Evolution: Bad Economics

by David Mateer on July 9, 2002

A riddle illustrating the idea of molecules-to-man evolution.

Consider the following riddle:

A man starts a business selling widgets. It costs $15 to produce each widget, and he sells them for $13. The man receives no income other than the proceeds from the business. Yet, after ten years of running the business, the man becomes a millionaire. How is this possible?

The answer: Before starting the business, the man was a billionaire.

There are striking similarities between this man’s business and the idea of molecules-to-man evolution. Evolutionists postulate that over millions of years, simple organisms containing minimal information evolved into increasingly complicated creatures. This uphill progression requires a continual net increase in the amount of genetic information. The problem is that the currently popular mechanisms of evolution (natural selection and mutation) result in an increase of information only in the imaginations of evolutionists. Observational science has demonstrated repeatedly that these processes reduce information or at best shuffle existing information.1

As information scientist Dr Werner Gitt has observed,

“There is no known law of nature, no known process and no known sequence of events which can cause information to originate by itself in matter.”2

The reason that the riddle of the widgets is difficult is because of a critical piece of information that is deliberately withheld. If we had started the riddle by saying, “There was a certain billionaire who decided to start a business,” then the mystery of the riddle is removed.

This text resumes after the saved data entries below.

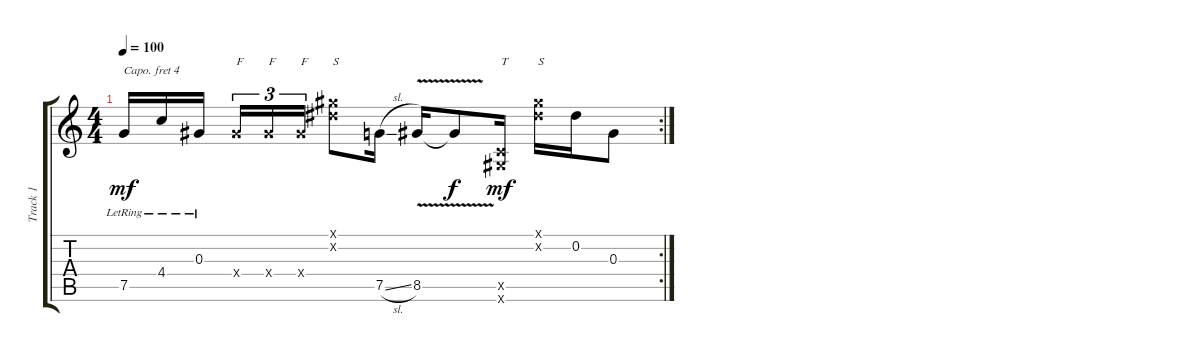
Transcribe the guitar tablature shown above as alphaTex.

\track ("Track 1" "Track 1") {instrument acousticguitarsteel}
\staff {score tabs}
\capo 4
\tuning (E4 B3 E3 E3 Ab2 E2) {hide}
\rc 2
\ts (4 4)
\tempo 100
\clef g2
\ks c
7.5{lr}.16{dy mf} 4.4{lr}.16 0.3{lr}.16{beam splitsecondary} 0.4{x}.16{tu (3 2) txt "F"} 0.4{x}.16{tu (3 2) txt "F"} 0.4{x}.16{tu (3 2) txt "F"} (0.1{x} 0.2{x}).8{txt "S"} 7.5{sl}.16 8.5{v}.16 8.5{t}.8{dy f} (0.5{x} 0.6{x}).16{txt "T" dy mf} (0.1{x} 0.2{x}).16{txt "S"} 0.2.16 0.3.8
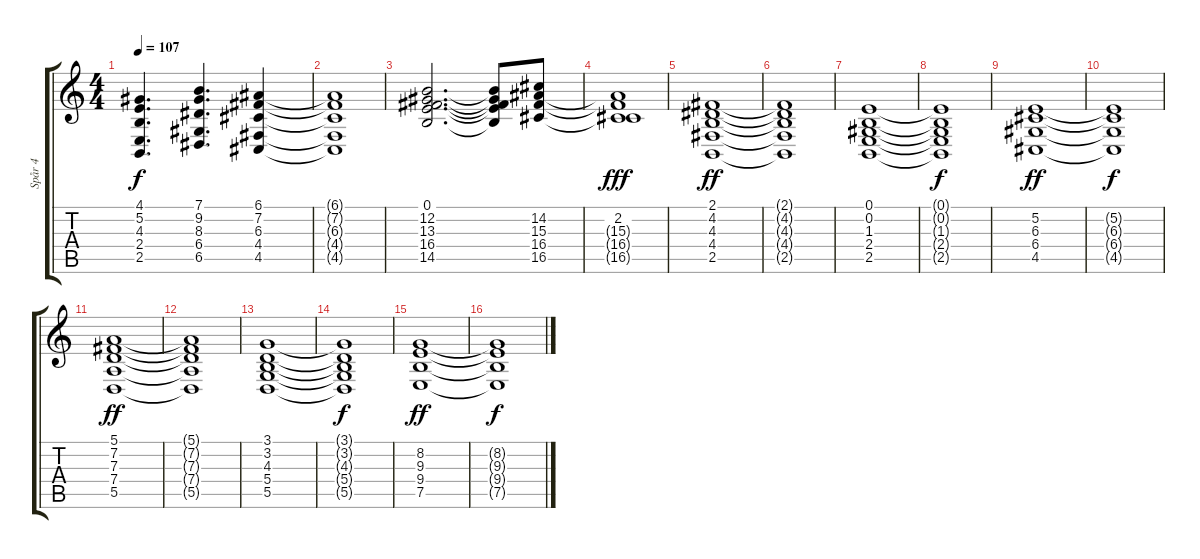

We can clearly see around us that the world is full of design, information and diversity—it is a “millionaire” world. Because evolutionists are committed to a naturalistic explanation, they conclude, “Isn’t evolution amazing? Look at what it has created!” Yet common sense and observational science tell us that the very processes in which the evolutionist trusts are going the wrong way—losing information. Thus, it’s a mystery, and many resign themselves to, “Well, given enough time, anything is possible.” This is not a solution, merely a cop-out.

The Bible provides the critical information that the world suppresses. It is true that the world we see today is a “millionaire” world, but God originally created a “billionaire” world. We read that after the sixth day, God declared everything “very good.” There was no death, disease, or suffering. Today, as a result of sin, the world is cursed, although we see a remnant of the original beauty. The world and all its creatures are suffering—we are on the way down, not on the way up. What we read in God’s Word agrees with what we see in God’s world. When we start with the Bible’s revelation about creation, the “riddle” is solved.

The same principle applies to the “mystery of the gospel” (Ephesians 6:19). For many, their sinful nature tells them that they must do something to earn salvation. If only they can do “enough” good deeds, “enough” ceremonial works, get baptized, or eat the right foods, then they will be right with God. The problem is that they continually fall into lust, anger, deceit, adultery, pride, theft, selfishness, and a host of other sins of which their conscience convicts them. Thus, their efforts at self-righteousness are futile; they merely store up wrath against themselves, which the individual will have to pay in an eternal hell.

Once again, the Bible provides the critical information that is suppressed. All have personally offended God, and have earned His wrath. Yet Jesus Christ bore this wrath for us, taking our punishment, so that His righteousness might be imputed to us. Once this information is understood, the “mystery” is solved. Our conscience is not telling us what is right and wrong so that we can earn our salvation—it is convicting sinners so that they will trust in the necessary and sufficient sacrifice of Christ (Romans 2:14-16, Galatians 3:24-25).

For more information:

Footnotes

  1. Although it has never been observed, it is theoretically possible that a mutational change could marginally increase the amount of genetic information. But any marginal increase would be overwhelmed by the continual downward regression. Evolution requires an ongoing net informational increase, the exact opposite of what we observe. See the question and answer page on mutations for refutations of commonly cited examples of increasing information.
  2. Dr Werner Gitt, In the Beginning was Information, Christliche Literatur-Verbreitung e. V.: Bielefeld, Germany, 1997, p. 107.